Brad Reifler, founder and CEO of Forefront Capital, has embarked on a new frontier by focusing on non-accredited investors.
To give perspective, an accredited investor is an investor that consistently makes 200,000 dollars a year or has a net worth of at least a million dollars.
About his company’s change in approach, Reifler had this to say:
“I’m now shifting everything to the non-accredited investor.” He says this will include 99 percent of the population that is classified as being non-accredited.
After much research, Reifler created Forefront Income Trust to give legitimate investment opportunities to the middle class investors that would like to start with smaller investment amounts. The lowest rate of investment allowed is 2,500 dollars.

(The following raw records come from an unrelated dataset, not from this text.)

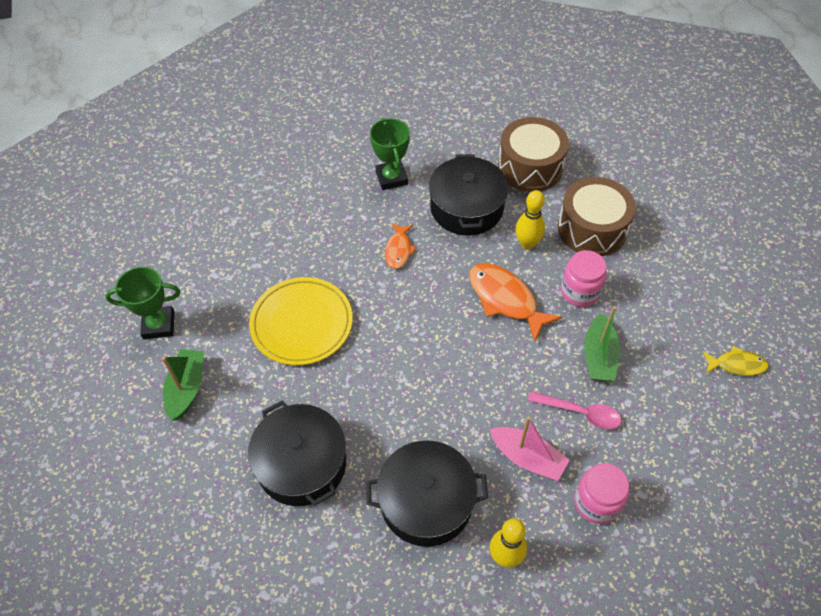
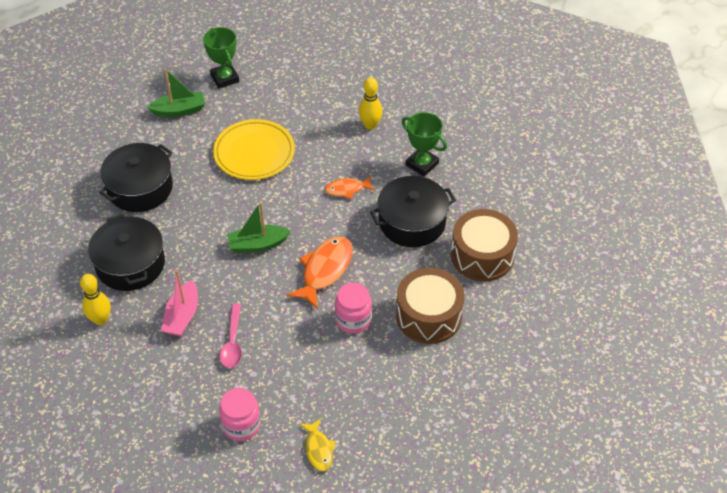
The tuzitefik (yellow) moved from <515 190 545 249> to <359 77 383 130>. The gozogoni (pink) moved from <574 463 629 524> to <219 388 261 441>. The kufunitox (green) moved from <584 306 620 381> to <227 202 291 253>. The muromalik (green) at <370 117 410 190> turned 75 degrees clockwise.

It seems as though in recent times investment chances are given to the one percent wealthy, as the gap between the very well off and the middle class widens.
Reifler says his nuance programs will give clients liquidity. A preferred 8 percent return will be given to investors. Forefront will not make any money until the 8 percent is earned by clients.

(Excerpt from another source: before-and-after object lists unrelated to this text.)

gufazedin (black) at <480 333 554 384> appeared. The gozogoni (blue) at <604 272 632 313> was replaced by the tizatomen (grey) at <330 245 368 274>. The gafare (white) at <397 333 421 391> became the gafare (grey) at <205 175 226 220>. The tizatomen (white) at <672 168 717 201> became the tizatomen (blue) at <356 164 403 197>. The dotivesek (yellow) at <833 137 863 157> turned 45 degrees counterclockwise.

Reifler’s past experiences have had an impact on his recent decisions. He invested in 529 college savings plan. But by the time his daughters were ready to attend college the fund was down by 40 percent and he lost money on the investment.

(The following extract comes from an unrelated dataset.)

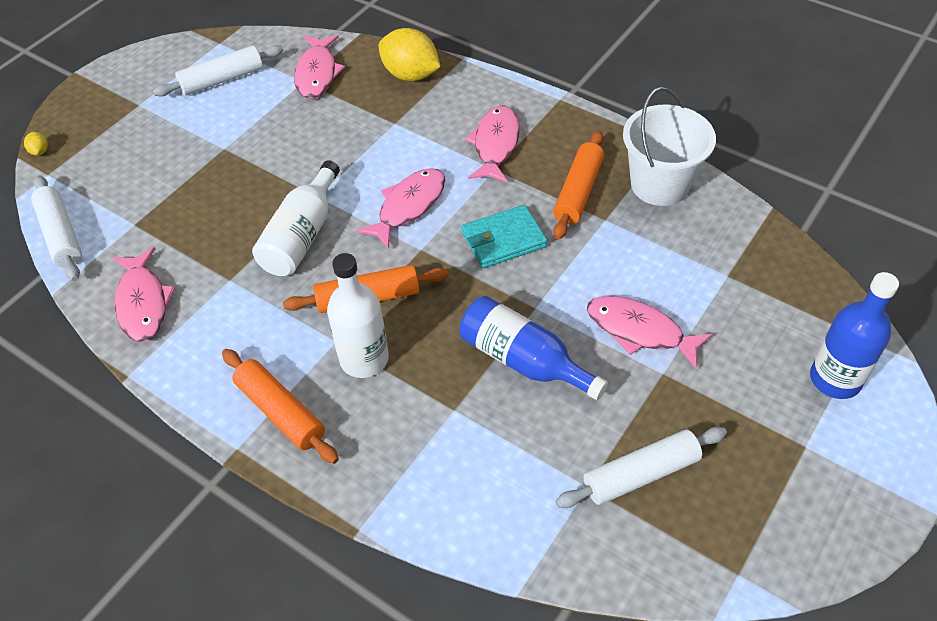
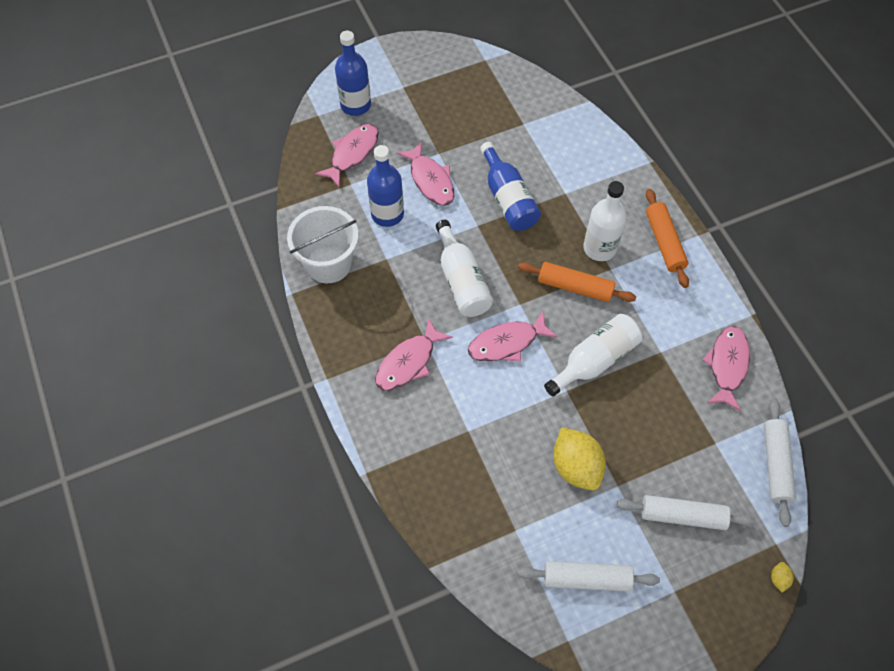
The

In 2005, student debt was at 400 million dollars. Now it’s over a trillion dollars. And 44% of people have less than six thousand dollars in savings.
Keifler also had another experience with his father-in-law. At 80, he gave Reifler his lifetime investment capital to invest. But there were limited opportunities because his father-in-law was not an accredited investor.
Finally, Reifler wants his company to be known as a safe place for the average investor. He said: “I’d like to bring this entire investment complexity to everybody so that they can save for their futures.”